A recent Law 360 story by Jack Queen, “UBS Whistleblower Naps $1.8M in Atty Fees on $1M Jury Win,” reports that a Manhattan federal court awarded a former UBS Securities analyst who won a $1 million retaliatory firing verdict $1.77 million in attorney fees and costs, granting half the sum requested by his lawyers at Stulberg & Walsh LLP and Herbst Law PLLC. U.S. District Judge Katherine Polk Failla said the case was one of the "closest [her] court has ever observed" in her 74-page order, which parsed seven years of tenacious litigation between Trevor Murray and UBS in two separate cases that yielded five published opinions and a $3.2 million request for fees that the investment bank pilloried as "jaw-dropping" and "excessive."
Judge Failla slashed Murray's fee request for both of his firms, finding that while he notched a victory in a developing area of the law against a well-armed opponent, there were "enormous disparities" between what Murray sought, what he got and what his attorneys ultimately asked for. "Putting to the side the policy goals ostensibly vindicated by the jury's verdict, the fact remains that plaintiff obtained significantly less relief, quantitatively and qualitatively, than he sought," Judge Failla said.
Murray sought $14 million in damages under the Sarbanes-Oxley Act in a case Judge Failla described as "far from a slam dunk." Jurors awarded the former mortgage-backed securities analyst about $1 million in 2017, finding he was fired for refusing to skew his research to impress investors but concluding he wasn't entitled to damages for future wages. Murray argued that substantial fees were warranted because he secured an extremely rare trial win on a Sarbanes-Oxley retaliation claim after weathering a years-long onslaught from UBS' legal team. Healthy compensation for his attorneys would encourage other lawyers to represent whistleblowers, he said.

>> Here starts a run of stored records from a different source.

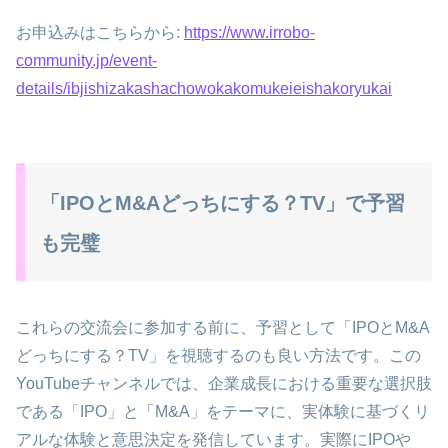
お申込みはこちらから:
https://www.irrobo-
community.jp/event-
details/ibjishizakashachowokakomukeieishakoryukai
「IPOとM&Aどっちにする？TV」で予習
も完璧
これらの交流会に参加する前に、予習として「IPOとM&A
どっちにする？TV」を視聴するのも良い方法です。この
YouTubeチャンネルでは、企業成長における重要な選択肢
である「IPO」と「M&A」をテーマに、実体験に基づくリ
アルな体験と意思決定を発信しています。実際にIPOや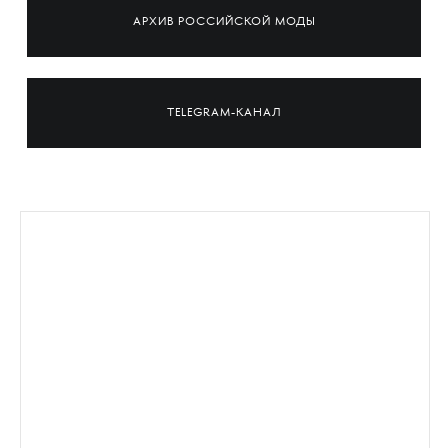
АРХИВ РОССИЙСКОЙ МОДЫ
TELEGRAM-КАНАЛ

UBS countered that Murray's lawyers "wasted countless hours in pursuing losing positions" and won only a "'success' worse than defeat" after years of fighting. Murray won $653,300 in back pay and $250,000 in noneconomic damages plus interest while striking out on future pay and reinstatement, UBS noted. Judge Failla found merit in both positions but still trimmed Murray's hours significantly, pointing to the gulf between his demand and award, the "top-heavy" billing practices of his lawyers and their litigation and staffing strategies, which she said led to wasted effort.
Murray waited until the eve of trial to hire Herbst Law because Stulberg & Walsh had inadequate trial experience to argue the case, which Judge Failla said led to duplicative billing. Murray also mothballed his initial claim under the Dodd-Frank Act when it went to arbitration only to see it gutted by the U.S. Supreme Court's decision in Digital Realty Trust Inc. v. Somers , which found plaintiffs can only qualify as whistleblowers under Dodd-Frank if they go directly to the U.S. Securities and Exchange Commission.
"The court does not fault plaintiff or his counsel for not being prescient," Judge Failla wrote. "That said, plaintiff and his counsel made strategic litigation decisions that had dramatic impact on his legal bills." In a statement to Law360, Murray's attorney Robert L. Herbst said the "huge reduction disincentivizes civil rights lawyers and their clients to take on these difficult and protracted legal struggles against major law firms whose billings and hourly rates are double ours." Robert Stulberg concurred, adding that "if courts do not believe that vindication of a whistleblower's rights, and a million-dollar judgment, are a 'success,' then the reason for fee-shifting in civil rights statutes has not been served."